Não esquecia o passado, só não queria mais aquilo no futuro.
O problema era esse passado. Se a pessoa era moderadamente partidária dos caminhos errados, consertada moralmente ela não sentia tanta diferença, mas se tinha passado por trilhas demoníacas sua conversão súbita deixava ao mesmo tempo o bem-estar novo e a plena consciência do erro. Tal contraste mergulhava por vezes tais criaturas na maior depressão, como foi o caso de vários políticos ladrões do Congresso.
Aí ia a tratamento psicológico ou entrava para um templo evangélico qualquer ou ia para o hospício ou se tornava monge ou eremita.
Começaram a temer o toque do bastão da Miguelina. Quando a viam (mesmo que ela não tivesse intenção nenhuma, pois não queria intervir na vida de ninguém e só o usava depois de conversar muito e A PEDIDO, nem adiantava, a pessoa tinha de assinar um termo garantindo que estava lúcido e tudo) já corriam apavorados. Alguns até arranjaram seguranças. Outros impuseram distância mínima, ordenada pelos juízes.

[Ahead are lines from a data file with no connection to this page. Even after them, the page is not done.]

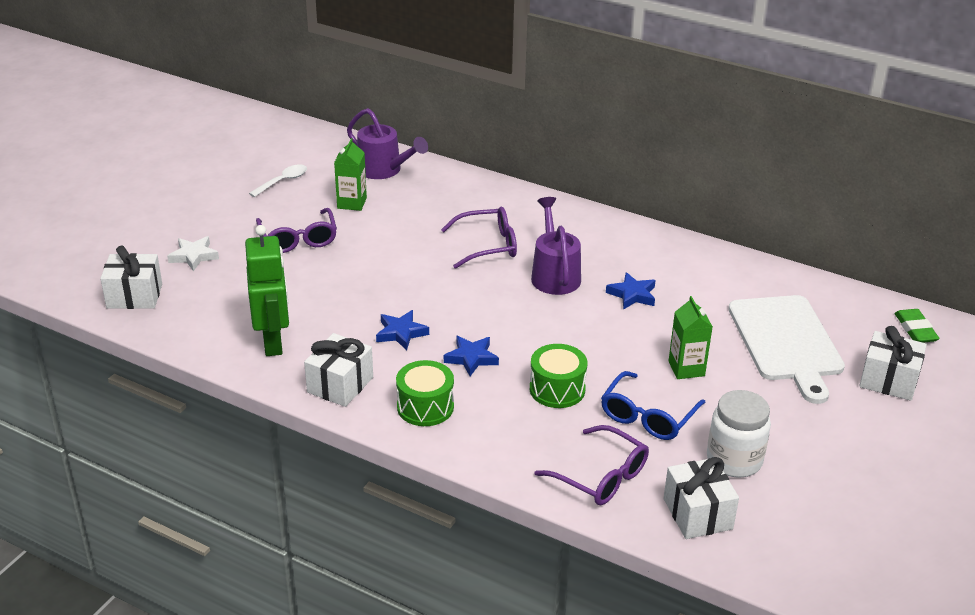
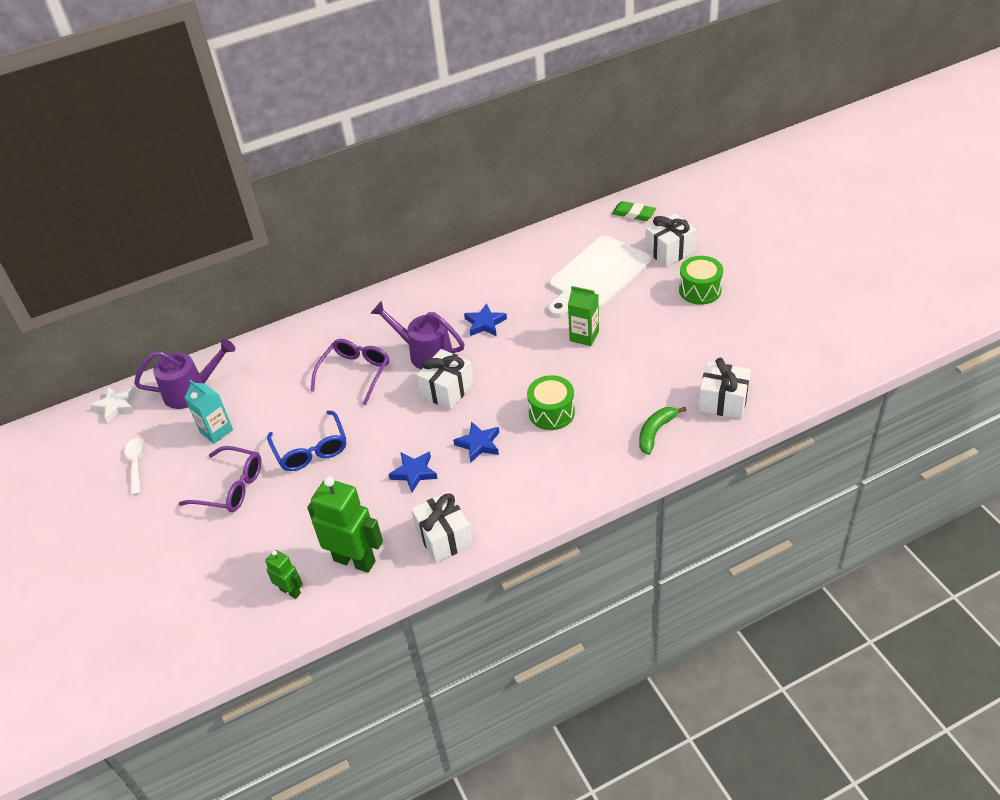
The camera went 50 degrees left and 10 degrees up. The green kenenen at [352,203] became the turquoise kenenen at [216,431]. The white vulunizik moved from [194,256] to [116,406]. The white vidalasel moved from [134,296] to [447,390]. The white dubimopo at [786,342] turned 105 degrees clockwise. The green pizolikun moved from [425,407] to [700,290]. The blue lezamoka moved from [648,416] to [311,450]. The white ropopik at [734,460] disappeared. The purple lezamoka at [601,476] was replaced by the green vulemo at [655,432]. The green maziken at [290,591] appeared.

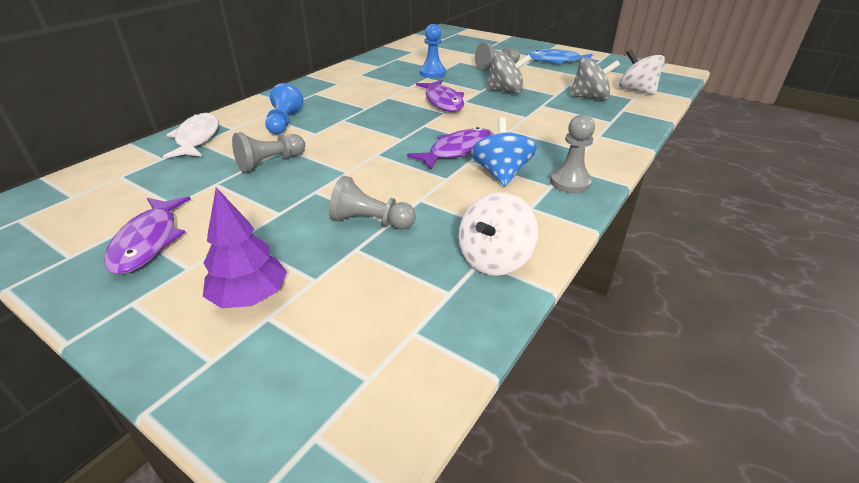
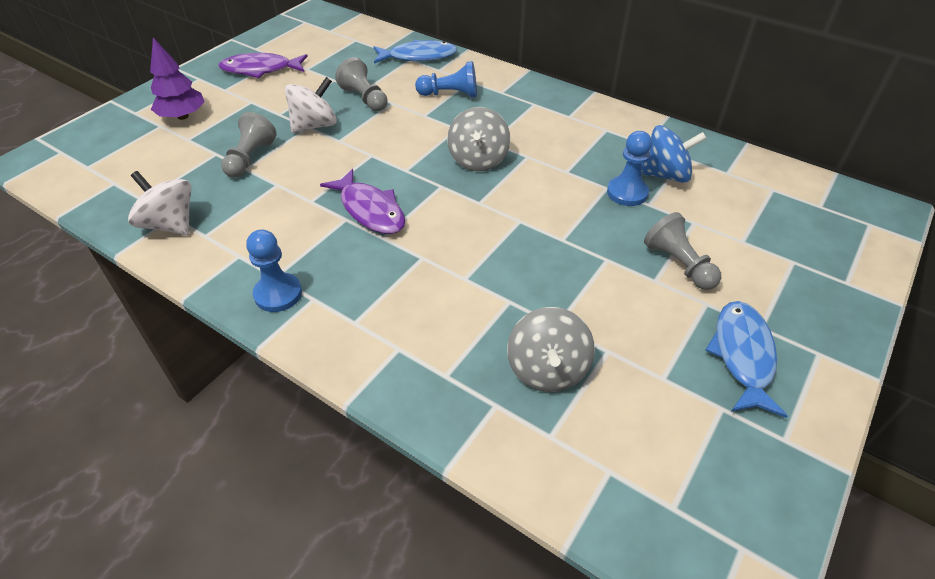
The camera went 90 degrees right and 10 degrees up. The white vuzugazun moved from [636,90] to [314,126]. The grey vuzugazun moved from [506,91] to [478,160]. The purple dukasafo at [443,101] disappeared. The white dukasafo at [197,138] became the blue dukasafo at [418,56]. The grey dakasekan at [570,182] became the blue dakasekan at [278,294]. The blue vuzugazun moved from [501,174] to [665,175].

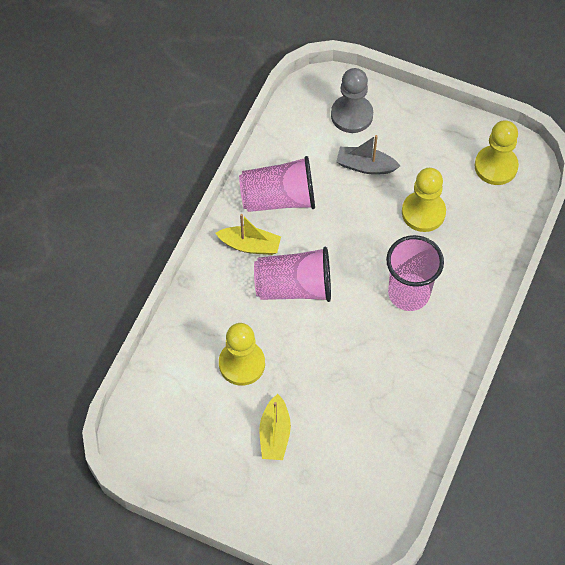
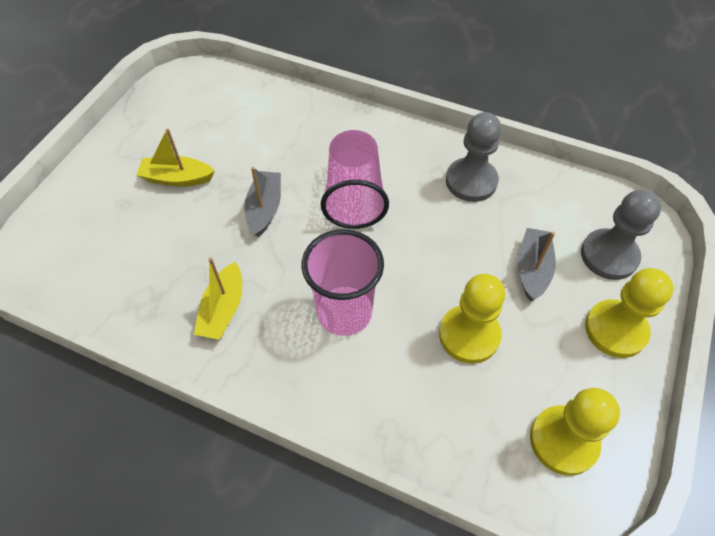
The camera went 90 degrees right and 5 degrees down. The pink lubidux at [278,198] was replaced by the grey dakasekan at [471,181]. The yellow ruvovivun moved from [250,245] to [223,309]. The yellow dakasekan moved from [242,364] to [615,330]. The grey ruvovivun at [265,208] appeared.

Quem poderia pensar que a pureza pudesse ser tão odiada?
Aconteceu então que muitos deixaram de ser porcos, sujos, criaturas odientas. Como sempre, era 50/50, uns adoravam o novo estado de ser, mesmo com suas memórias, e outros odiavam, mesmo não tendo feito nada de errado.

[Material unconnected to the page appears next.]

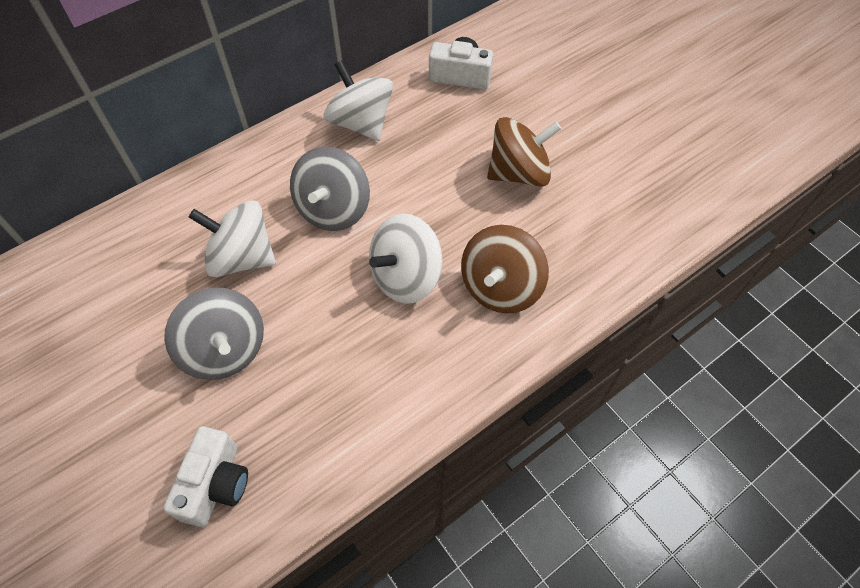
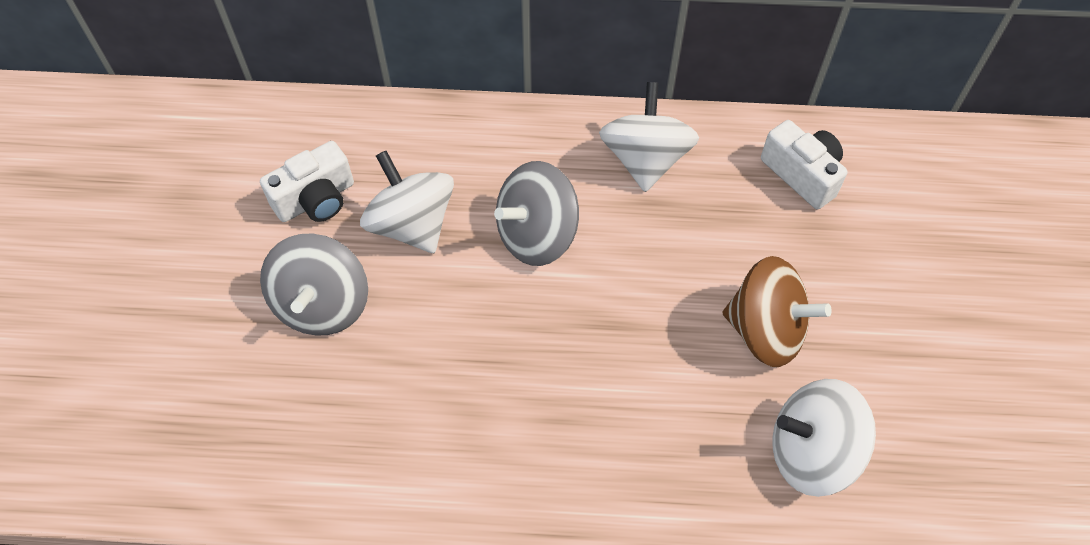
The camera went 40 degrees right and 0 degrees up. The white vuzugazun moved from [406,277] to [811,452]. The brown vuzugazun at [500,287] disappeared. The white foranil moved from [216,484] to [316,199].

Os que ficaram com mal-estar começaram a perseguir Miguelina, que teve de imigrar, sair do Brasil e ir para um lugar onde à liberdade correspondesse a limpeza d’alma. Andou e andou e foi parar num pequeno país Europeu, permanecendo incógnita (nunca mais se teve notícia dela por aqui); o que se sabe é que esse país parou de funcionar como paraíso fiscal, parou de lavar dinheiro sujo e arranjou outras atividades.
A turma daqui que gostava dela continuou devota e aplaudindo-a, mas o governo brasileiro, temeroso do que poderia acontecer se ela tocasse os governantes e os purificasse, pleiteia perante a ONU mandado de extradição, sem qualquer resultado, pois mesmo na ONU existe gente que é devota de uma limpeza geral.


Serra, segunda-feira, 16 de abril de 2012.

José Augusto Gava.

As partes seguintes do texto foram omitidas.